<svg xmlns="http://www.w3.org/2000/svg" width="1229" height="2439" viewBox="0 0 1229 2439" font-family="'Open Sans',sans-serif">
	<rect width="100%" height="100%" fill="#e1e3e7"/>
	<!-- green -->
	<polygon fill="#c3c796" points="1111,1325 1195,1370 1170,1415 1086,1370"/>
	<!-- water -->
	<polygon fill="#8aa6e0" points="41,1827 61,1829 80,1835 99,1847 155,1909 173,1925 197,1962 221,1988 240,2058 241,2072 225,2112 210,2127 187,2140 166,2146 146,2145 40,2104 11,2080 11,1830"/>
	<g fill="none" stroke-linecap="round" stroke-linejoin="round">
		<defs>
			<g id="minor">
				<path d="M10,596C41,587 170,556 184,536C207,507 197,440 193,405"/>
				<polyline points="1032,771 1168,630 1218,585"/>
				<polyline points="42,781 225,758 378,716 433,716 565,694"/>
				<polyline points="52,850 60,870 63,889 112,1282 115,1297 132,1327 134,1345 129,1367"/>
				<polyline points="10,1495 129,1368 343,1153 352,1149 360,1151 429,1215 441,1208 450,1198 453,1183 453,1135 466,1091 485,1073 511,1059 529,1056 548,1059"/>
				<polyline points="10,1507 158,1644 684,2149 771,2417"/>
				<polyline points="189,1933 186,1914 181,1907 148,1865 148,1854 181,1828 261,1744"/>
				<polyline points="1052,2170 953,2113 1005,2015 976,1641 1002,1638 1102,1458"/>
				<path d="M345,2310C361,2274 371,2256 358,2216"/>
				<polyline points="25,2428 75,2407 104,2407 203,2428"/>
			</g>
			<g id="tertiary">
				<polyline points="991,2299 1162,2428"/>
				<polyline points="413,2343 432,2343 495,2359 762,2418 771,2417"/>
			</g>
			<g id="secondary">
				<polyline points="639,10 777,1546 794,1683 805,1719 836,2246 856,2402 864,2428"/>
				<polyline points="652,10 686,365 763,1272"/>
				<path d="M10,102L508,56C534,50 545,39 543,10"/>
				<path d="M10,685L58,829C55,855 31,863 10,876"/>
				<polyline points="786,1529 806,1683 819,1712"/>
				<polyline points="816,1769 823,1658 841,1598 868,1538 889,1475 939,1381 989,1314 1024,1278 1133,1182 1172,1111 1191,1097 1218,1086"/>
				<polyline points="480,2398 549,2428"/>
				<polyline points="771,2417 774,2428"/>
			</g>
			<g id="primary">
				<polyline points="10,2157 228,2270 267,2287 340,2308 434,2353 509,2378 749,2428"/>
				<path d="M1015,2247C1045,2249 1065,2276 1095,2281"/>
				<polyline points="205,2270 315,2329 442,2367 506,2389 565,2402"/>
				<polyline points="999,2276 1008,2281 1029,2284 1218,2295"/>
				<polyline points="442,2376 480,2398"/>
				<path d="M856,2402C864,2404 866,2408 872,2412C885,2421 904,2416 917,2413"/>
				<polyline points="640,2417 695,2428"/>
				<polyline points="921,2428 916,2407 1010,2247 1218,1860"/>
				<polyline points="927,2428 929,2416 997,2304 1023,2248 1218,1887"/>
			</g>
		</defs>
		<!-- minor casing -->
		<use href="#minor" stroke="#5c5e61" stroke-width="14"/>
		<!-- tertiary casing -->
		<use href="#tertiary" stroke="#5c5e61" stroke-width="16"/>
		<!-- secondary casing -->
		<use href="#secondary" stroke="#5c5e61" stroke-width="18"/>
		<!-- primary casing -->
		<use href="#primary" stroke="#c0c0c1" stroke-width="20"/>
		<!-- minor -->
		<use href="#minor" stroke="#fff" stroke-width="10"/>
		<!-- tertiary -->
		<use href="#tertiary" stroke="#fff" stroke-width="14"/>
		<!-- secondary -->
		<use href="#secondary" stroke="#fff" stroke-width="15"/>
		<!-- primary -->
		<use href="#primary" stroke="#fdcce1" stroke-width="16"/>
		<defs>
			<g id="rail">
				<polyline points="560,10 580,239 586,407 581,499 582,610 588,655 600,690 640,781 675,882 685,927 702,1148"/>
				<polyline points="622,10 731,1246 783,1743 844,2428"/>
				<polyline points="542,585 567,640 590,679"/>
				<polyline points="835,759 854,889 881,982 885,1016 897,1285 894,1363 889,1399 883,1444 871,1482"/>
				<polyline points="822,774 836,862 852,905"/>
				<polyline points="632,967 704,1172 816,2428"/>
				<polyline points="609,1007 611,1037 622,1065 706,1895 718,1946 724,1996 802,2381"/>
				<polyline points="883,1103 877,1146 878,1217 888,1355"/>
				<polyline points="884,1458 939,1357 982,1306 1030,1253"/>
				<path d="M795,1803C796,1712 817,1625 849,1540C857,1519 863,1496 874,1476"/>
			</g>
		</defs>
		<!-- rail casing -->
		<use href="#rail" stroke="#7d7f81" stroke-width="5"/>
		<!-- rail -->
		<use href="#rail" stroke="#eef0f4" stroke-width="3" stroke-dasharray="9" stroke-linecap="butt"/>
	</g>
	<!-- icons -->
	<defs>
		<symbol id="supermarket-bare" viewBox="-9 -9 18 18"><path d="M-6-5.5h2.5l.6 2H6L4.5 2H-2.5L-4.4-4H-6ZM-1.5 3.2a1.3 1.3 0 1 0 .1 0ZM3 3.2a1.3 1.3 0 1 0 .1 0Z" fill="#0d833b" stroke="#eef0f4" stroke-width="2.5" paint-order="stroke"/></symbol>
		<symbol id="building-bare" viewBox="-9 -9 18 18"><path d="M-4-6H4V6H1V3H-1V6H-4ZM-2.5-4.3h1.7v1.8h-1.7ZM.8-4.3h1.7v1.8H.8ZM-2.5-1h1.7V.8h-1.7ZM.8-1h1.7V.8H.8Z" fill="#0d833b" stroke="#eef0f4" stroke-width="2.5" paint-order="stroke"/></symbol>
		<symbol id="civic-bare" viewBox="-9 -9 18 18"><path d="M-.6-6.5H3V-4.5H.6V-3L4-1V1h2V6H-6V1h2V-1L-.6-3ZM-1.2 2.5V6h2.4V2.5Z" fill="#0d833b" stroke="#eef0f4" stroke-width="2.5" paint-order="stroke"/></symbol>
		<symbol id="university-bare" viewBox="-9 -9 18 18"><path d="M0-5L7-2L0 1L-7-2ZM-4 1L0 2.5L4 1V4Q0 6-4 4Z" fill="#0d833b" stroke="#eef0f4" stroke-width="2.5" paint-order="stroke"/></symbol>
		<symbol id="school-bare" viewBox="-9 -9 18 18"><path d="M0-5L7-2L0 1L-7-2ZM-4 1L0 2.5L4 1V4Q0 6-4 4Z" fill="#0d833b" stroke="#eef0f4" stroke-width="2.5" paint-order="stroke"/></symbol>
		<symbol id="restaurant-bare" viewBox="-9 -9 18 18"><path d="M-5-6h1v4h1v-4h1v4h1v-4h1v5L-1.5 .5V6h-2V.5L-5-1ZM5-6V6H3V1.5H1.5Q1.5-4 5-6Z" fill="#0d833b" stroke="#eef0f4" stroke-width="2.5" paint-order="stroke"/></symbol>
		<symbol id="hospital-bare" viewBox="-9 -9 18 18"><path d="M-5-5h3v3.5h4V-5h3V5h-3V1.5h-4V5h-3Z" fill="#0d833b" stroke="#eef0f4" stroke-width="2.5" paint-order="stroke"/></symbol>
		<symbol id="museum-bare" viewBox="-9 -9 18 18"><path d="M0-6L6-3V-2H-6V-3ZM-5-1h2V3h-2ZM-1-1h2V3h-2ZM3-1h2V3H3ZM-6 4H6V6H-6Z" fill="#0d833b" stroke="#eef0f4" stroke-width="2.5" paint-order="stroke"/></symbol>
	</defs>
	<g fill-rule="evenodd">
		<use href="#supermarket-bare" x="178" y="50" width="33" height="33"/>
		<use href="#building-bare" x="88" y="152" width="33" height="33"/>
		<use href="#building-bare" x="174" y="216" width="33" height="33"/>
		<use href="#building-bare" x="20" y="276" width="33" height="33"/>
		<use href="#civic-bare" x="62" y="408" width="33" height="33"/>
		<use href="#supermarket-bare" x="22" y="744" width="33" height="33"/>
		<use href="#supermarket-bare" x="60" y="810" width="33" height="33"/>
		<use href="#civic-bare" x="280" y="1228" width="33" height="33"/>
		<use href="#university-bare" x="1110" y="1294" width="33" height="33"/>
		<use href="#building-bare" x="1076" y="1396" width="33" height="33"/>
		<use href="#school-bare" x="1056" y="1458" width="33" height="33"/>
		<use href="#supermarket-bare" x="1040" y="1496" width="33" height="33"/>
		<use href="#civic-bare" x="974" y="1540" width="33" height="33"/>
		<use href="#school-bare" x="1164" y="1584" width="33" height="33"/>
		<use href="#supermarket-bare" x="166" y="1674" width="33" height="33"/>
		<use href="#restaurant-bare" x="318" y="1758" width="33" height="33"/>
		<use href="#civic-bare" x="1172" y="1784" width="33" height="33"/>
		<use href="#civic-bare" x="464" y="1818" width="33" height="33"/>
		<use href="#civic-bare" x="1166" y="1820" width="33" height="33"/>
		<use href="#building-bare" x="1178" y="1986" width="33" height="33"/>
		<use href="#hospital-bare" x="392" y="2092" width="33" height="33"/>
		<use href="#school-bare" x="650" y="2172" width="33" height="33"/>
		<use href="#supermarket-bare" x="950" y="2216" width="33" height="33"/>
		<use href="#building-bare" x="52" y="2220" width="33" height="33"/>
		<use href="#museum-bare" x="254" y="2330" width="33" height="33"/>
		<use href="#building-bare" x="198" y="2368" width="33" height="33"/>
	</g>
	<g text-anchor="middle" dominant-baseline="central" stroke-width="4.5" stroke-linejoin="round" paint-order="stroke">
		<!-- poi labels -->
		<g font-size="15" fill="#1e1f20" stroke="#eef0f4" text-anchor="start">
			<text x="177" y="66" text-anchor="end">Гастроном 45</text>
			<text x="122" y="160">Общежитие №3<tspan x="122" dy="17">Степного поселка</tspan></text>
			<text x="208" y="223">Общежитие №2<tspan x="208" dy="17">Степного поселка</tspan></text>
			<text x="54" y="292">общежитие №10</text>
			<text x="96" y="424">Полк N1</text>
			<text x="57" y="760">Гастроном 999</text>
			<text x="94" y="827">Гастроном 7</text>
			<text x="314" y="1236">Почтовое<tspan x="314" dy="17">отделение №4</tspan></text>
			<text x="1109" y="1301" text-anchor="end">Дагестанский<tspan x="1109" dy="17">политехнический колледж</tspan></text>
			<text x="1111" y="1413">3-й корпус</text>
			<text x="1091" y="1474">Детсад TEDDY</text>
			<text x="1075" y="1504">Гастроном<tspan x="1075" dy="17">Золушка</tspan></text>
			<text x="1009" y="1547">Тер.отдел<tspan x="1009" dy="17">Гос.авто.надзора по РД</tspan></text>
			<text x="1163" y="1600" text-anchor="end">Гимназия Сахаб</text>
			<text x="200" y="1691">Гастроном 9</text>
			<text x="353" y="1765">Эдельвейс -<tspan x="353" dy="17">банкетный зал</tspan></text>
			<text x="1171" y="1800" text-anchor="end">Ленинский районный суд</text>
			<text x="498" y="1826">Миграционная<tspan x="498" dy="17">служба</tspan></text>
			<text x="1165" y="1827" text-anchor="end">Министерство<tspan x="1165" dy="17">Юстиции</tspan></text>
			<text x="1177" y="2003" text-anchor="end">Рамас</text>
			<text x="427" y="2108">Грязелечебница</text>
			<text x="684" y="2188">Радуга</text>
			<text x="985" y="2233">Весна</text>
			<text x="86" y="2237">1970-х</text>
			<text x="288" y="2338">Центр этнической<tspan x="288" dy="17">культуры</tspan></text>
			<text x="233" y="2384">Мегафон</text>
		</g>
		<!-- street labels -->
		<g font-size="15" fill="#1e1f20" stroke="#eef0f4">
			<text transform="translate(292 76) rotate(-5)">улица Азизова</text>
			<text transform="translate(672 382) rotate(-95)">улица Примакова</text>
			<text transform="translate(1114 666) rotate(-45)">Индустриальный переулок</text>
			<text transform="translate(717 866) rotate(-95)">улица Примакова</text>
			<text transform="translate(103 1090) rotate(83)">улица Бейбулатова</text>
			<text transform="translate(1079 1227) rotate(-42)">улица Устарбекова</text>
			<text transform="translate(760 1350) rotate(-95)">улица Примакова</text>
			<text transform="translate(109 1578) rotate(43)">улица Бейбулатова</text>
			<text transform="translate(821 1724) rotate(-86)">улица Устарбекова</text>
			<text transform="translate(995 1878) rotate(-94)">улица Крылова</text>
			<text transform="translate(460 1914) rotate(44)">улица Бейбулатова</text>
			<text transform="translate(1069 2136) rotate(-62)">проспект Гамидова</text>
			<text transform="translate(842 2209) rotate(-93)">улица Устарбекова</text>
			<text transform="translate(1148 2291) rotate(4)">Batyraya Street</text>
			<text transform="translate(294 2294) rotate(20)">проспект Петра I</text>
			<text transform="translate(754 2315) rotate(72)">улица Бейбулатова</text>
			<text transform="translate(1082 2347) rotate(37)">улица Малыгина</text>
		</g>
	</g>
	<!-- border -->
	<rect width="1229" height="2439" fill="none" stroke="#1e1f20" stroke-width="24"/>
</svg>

◆ ◆ ◆ ◆ ◆

Note how many lines in the data above contain "linejoin", then state that number alone.

2